Aktualisiert 09.07.2009 14:56

Rätsel der MedizinWarum juckt es uns eigentlich?

Er überfällt uns plötzlich und dann gerne an Stellen, die für unsere Hände schwer zu erreichen sind. Doch was bezweckt das lästige Jucken und wie entsteht es überhaupt?

von
rre

Auf einmal ist es einfach da und nur kratzen kann es augenblicklich lindern: Das Jucken. Was beim einen als schnell vorübergehendes, lokales Phänomen auftritt, lässt andere regelrecht leiden. Nahezu unterträglich wird es, wenn kaum noch ein Fleck der Haut vom quälenden Gefühl verschont bleibt - so zum Beispiel bei der Hautkrankheit Neurodermitis. Je nach Ausprägung ist der Juckreiz so gross, dass sich Betroffene immer und immer wieder wundkratzen - buchstäblich bis aufs Blut.

Und es juckt uns doch - aber warum?

Der Juckreiz (in der Fachsprache auch als Pruritus bekannt) ist eine Sinnesempfindung der Haut. Dabei handelt es sich nicht - wie ursprünglich vermutet - um die selben Nervenfasern, die sich dort für das Schmerzempfinden verantwortlich zeichnen. Beim Vorgang des Juckens wirken verschiedene Botenstoffe auf die Nervenendungen in der Haut. Die Botenstoffe selbst vermitteln auch die Art des Juckens, also ob dieses Empfinden mit einem Stechen, Brennen oder einem Kribbeln einhergeht. Wissenschaftlern von der Wake Forest University in Winston-Salem (North Carolina, USA) ist es in einem Versuch sogar gelungen, die Erleichterung, die uns durch das Kratzen überkommt, im Gehirn durch ein bildgebendes Verfahren nachzuweisen.

Schön und gut - aber was soll dieses unangenehme Gefühl bezwecken? Ähnlich wie der Schmerz will uns auch das Jucken mitteilen, dass etwas mit unserem Körper nicht stimmt. So macht es uns beispielsweise auf Stechmücken, Prasiten oder Reizungen durch Pflanzen (Brennnesseln) aufmerksam. Unser Gehirn bekommt den Befehl «kratzen» - der Fremdkörper wird beseitigt.

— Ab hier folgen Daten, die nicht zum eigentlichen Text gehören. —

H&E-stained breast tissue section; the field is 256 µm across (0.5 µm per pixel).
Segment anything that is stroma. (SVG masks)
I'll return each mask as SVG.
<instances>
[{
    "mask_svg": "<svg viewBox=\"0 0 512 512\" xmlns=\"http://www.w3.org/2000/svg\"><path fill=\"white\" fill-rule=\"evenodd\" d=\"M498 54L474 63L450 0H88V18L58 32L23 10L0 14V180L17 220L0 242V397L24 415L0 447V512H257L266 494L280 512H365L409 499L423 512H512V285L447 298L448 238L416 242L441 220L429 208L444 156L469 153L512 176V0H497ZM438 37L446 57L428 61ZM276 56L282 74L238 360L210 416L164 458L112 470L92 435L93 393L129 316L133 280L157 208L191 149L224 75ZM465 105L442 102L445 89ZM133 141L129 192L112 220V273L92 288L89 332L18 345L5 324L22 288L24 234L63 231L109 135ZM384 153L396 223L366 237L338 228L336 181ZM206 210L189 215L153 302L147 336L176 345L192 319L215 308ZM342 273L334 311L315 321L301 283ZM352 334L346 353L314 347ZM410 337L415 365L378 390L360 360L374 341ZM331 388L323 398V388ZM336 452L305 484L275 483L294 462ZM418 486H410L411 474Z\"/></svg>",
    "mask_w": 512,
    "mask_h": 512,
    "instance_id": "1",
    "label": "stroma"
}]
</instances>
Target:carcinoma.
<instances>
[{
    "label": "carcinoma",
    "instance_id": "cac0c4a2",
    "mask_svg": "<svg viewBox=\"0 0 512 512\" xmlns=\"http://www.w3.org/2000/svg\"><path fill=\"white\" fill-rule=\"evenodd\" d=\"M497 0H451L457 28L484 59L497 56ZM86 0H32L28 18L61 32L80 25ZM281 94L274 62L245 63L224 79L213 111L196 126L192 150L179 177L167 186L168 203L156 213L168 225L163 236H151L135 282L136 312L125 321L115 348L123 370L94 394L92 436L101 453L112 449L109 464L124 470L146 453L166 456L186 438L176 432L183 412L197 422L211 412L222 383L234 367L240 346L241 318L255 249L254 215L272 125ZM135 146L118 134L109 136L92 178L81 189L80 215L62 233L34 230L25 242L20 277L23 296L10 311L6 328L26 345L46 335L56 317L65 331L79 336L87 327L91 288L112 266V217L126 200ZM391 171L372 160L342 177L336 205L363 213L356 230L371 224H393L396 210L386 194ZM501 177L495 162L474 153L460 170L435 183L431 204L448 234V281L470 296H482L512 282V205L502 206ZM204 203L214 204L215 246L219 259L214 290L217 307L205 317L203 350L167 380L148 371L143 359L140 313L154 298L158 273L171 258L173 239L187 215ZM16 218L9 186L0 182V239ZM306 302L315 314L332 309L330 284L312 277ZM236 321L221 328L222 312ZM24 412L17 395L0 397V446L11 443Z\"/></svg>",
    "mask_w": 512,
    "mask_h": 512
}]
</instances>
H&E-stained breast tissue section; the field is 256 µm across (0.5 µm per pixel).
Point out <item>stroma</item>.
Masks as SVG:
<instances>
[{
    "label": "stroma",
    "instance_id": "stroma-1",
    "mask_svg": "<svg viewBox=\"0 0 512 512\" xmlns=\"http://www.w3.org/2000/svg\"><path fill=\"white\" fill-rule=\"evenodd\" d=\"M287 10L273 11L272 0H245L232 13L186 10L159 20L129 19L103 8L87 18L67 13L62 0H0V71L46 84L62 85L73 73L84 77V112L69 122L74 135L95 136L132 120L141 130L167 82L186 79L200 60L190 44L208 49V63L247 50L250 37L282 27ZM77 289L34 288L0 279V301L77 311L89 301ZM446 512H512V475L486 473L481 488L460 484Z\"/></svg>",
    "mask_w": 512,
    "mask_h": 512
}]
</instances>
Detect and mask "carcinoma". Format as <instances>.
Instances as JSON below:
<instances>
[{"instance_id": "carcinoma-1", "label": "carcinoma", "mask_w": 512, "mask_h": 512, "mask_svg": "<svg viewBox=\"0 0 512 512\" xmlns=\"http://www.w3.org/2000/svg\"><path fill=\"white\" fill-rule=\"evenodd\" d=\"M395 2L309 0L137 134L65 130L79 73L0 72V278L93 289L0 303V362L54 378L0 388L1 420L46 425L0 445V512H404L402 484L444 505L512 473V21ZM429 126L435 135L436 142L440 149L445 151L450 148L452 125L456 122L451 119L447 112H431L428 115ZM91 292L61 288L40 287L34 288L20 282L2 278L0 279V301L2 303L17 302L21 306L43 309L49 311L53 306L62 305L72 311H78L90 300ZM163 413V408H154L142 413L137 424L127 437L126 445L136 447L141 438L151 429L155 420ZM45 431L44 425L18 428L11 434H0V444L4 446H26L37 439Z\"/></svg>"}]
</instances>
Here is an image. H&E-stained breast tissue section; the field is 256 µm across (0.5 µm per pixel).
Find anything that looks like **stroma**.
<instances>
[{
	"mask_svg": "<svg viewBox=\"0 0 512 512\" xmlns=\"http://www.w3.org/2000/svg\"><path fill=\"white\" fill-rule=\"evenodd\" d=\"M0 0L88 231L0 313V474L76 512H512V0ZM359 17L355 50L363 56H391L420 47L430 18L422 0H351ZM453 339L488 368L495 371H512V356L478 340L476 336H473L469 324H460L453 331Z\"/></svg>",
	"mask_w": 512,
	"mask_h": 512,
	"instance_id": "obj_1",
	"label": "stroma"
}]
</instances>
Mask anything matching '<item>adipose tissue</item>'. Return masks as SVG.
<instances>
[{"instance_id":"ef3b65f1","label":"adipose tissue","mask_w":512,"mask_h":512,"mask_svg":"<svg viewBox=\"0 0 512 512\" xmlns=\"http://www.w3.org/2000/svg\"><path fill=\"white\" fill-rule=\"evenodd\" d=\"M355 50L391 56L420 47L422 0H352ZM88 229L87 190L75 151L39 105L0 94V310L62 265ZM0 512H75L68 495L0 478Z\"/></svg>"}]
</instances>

Neckisches Kitzeln oder grosse Qual?

Für chronischen - also immer wieder auftretenden Juckreiz - kommen ganz unterschiedliche Ursachen infrage. Von nicht ansteckenden Hauterkrankungen wie die bereits erwähnte Neurodermitis oder die Schuppenflechte (Psoriasis) über Schilddrüsenfunktionsstörungen, Nieren- oder Leberleiden bis hin zu einem Mangel an bestimmten Vitaminen kann es laut einer Mitteilung der Abteilung für Hautkrankheiten des Universitätsklinikums Münster (D) ganz unterschiedliche Gründe für das zum Kratzen animierende Gefühl geben. Auf jeden Fall ist es wichtig, bei anhaltendem oder immer wiederkehrendem Juckreiz einen Hautarzt aufzusuchen.